▶ **Task**:
Scan the entries below and extract each line with the word "game" in it.

▶ **Supplied information**:
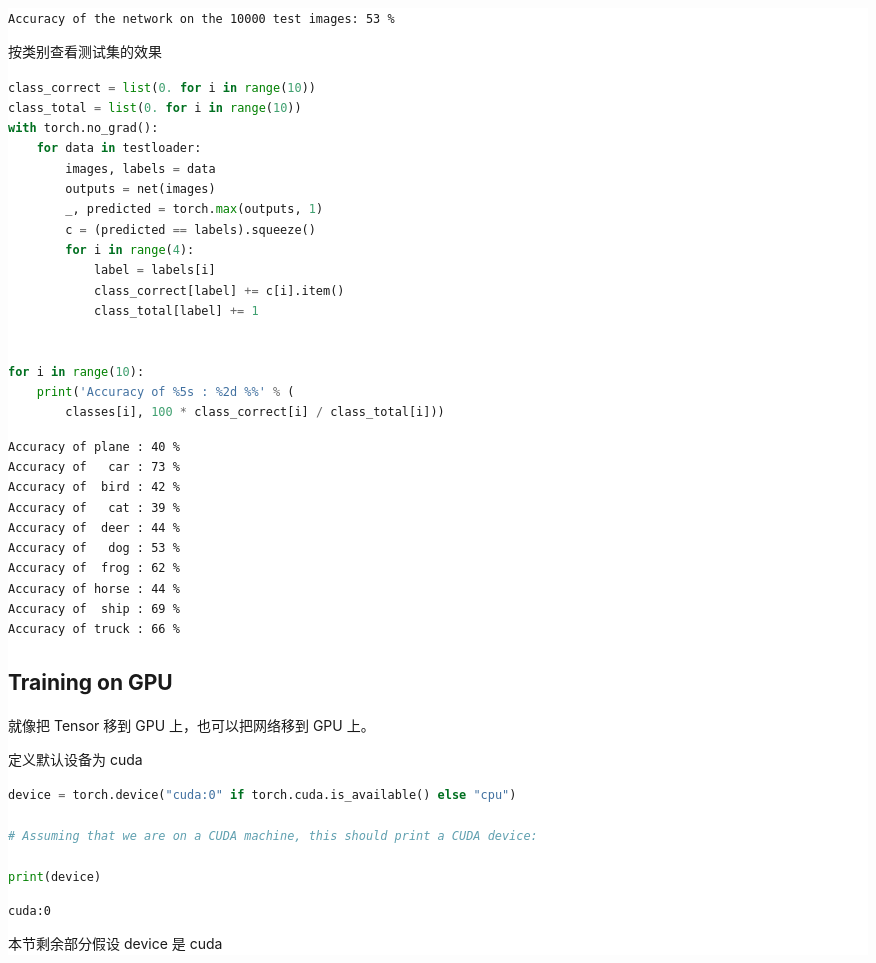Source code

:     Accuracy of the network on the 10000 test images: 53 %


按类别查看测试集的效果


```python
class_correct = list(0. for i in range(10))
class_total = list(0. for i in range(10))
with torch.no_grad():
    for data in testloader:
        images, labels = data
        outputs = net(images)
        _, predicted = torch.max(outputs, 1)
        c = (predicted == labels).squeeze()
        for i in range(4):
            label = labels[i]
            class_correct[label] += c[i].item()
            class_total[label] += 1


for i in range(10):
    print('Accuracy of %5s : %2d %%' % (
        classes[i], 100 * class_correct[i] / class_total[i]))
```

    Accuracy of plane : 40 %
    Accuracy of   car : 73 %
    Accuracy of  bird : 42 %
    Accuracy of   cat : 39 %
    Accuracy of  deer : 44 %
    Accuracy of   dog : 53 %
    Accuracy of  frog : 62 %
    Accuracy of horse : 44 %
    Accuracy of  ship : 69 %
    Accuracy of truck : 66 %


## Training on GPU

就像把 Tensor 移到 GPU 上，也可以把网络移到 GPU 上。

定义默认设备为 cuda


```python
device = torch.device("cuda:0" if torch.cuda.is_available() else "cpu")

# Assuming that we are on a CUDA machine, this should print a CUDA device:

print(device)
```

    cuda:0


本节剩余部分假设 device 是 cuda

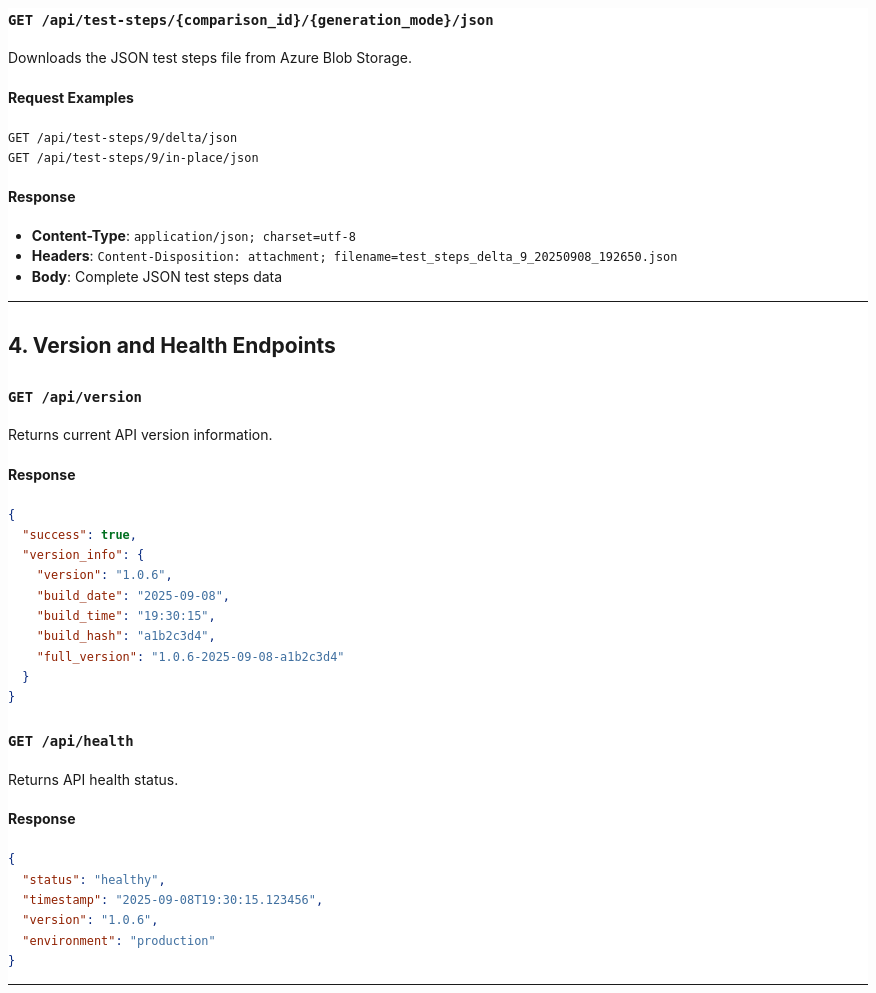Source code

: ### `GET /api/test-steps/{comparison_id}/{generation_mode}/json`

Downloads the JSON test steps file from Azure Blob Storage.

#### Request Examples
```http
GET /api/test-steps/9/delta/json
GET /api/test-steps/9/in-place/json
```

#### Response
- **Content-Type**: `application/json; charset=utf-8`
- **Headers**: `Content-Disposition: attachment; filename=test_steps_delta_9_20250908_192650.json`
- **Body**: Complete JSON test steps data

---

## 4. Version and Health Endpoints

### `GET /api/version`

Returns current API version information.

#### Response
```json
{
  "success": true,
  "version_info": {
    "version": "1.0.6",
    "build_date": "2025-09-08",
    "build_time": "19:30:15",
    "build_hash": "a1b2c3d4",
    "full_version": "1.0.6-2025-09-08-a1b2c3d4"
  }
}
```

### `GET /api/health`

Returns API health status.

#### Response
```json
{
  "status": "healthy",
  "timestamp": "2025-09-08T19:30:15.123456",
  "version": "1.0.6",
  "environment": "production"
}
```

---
--
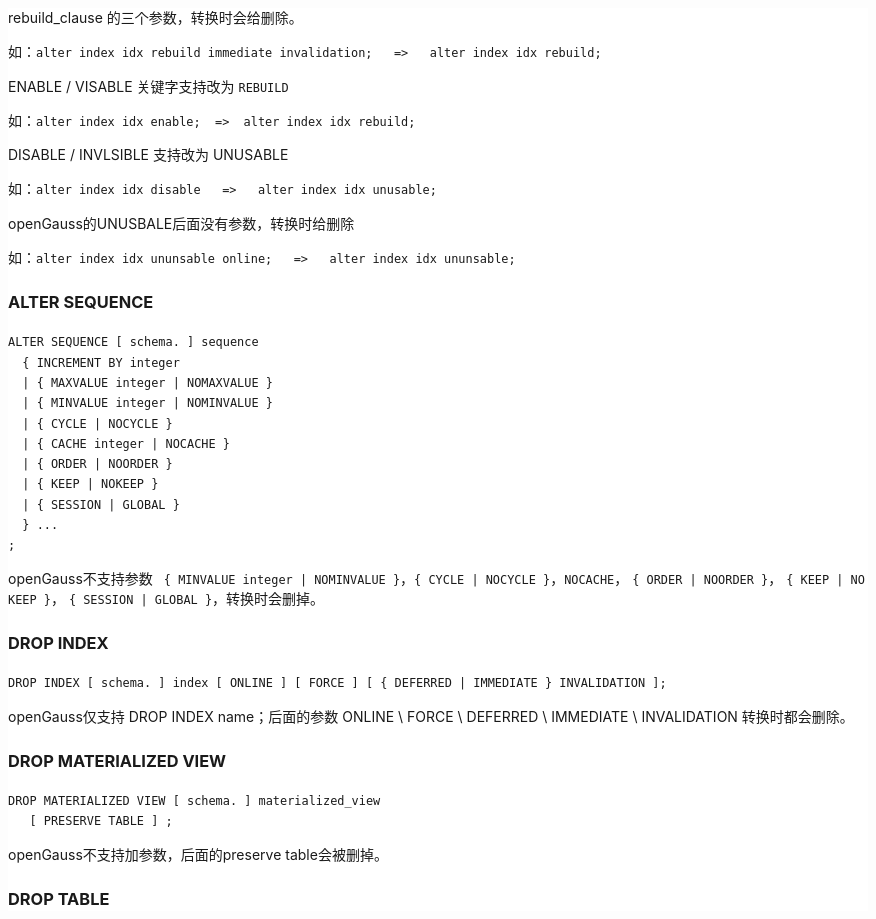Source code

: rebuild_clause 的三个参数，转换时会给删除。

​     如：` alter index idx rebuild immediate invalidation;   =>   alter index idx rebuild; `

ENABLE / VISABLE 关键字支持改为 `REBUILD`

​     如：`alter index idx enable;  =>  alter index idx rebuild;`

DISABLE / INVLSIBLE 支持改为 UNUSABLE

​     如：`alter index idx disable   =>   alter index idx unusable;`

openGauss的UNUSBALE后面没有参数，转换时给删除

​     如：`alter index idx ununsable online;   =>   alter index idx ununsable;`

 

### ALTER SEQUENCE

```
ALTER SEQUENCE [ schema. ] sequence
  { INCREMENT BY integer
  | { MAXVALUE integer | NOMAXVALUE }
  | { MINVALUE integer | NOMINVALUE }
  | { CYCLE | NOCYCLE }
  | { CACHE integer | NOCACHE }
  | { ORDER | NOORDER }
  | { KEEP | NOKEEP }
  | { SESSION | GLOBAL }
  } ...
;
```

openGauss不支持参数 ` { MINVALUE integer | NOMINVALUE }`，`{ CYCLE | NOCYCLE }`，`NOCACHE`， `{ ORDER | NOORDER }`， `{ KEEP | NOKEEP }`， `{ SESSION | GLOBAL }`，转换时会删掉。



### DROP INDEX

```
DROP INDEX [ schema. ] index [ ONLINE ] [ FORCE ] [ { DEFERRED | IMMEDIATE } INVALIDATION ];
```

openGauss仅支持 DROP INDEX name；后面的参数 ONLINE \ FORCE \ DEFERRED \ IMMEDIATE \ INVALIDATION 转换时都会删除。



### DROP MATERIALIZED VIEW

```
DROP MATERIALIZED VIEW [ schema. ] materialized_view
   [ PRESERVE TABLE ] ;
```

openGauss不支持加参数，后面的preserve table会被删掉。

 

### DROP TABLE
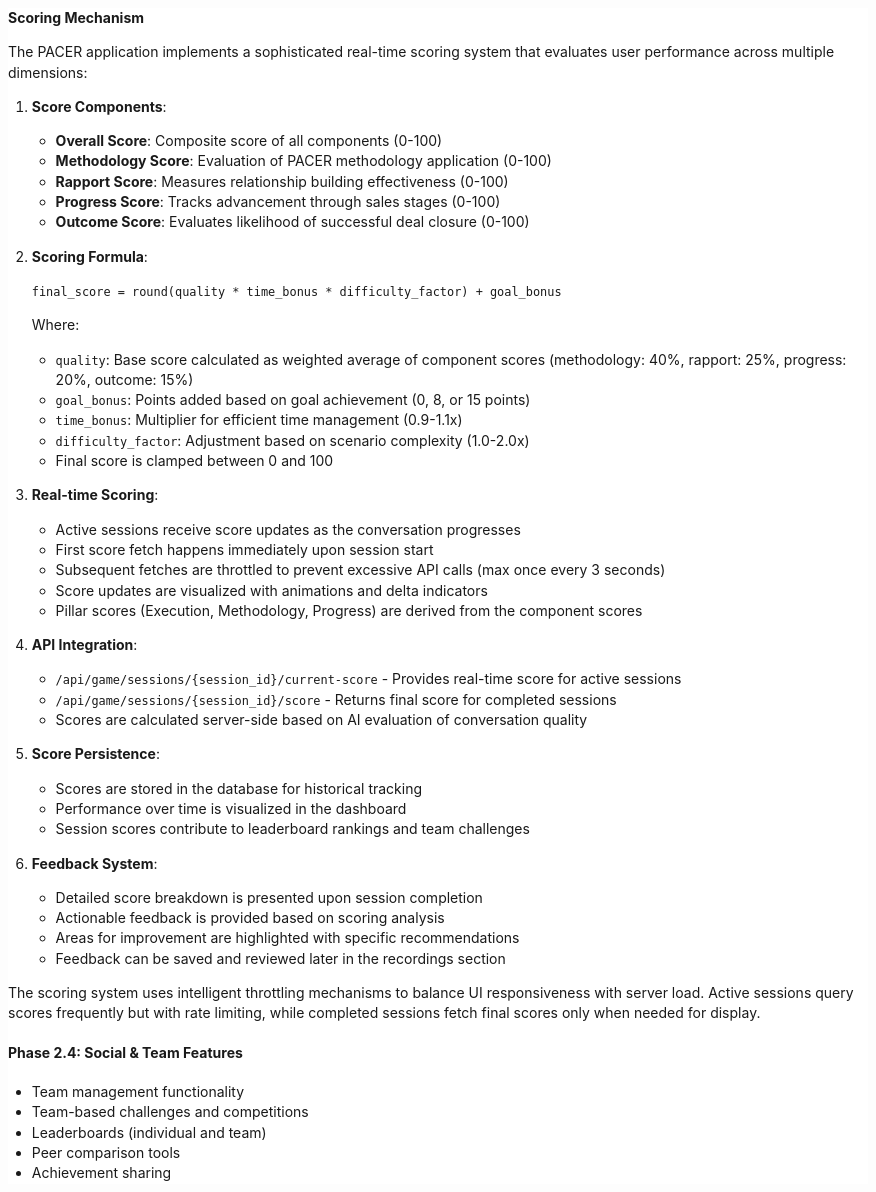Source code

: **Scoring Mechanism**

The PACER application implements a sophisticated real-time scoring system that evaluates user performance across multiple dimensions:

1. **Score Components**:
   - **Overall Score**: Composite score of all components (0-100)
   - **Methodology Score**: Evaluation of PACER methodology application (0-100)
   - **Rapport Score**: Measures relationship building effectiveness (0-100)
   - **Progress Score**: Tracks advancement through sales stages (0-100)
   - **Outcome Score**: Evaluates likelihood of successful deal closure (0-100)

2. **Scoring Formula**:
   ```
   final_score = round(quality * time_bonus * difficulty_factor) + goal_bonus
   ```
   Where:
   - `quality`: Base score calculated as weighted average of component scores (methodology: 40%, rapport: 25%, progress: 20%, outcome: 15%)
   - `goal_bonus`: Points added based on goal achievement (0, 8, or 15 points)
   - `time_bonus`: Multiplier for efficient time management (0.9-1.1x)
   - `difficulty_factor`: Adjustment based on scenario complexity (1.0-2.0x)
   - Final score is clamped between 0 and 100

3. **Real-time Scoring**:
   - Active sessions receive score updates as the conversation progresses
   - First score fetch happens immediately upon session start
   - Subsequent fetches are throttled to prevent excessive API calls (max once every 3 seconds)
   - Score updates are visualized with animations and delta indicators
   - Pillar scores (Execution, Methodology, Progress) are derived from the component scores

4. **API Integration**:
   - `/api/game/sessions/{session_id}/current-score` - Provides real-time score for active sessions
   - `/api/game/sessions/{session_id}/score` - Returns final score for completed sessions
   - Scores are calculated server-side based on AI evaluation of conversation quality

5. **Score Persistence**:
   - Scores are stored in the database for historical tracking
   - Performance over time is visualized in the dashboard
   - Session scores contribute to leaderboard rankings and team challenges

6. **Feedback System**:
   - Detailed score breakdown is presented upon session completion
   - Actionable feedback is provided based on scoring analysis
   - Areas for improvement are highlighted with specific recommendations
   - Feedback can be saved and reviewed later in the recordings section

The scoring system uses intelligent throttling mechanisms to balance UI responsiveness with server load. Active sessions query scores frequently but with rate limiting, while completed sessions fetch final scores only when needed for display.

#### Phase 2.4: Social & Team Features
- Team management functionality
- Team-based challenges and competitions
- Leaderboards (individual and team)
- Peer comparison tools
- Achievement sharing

▶ **Exercise solution**:
   - `/api/game/sessions/{session_id}/current-score` - Provides real-time score for active sessions
   - `/api/game/sessions/{session_id}/score` - Returns final score for completed sessions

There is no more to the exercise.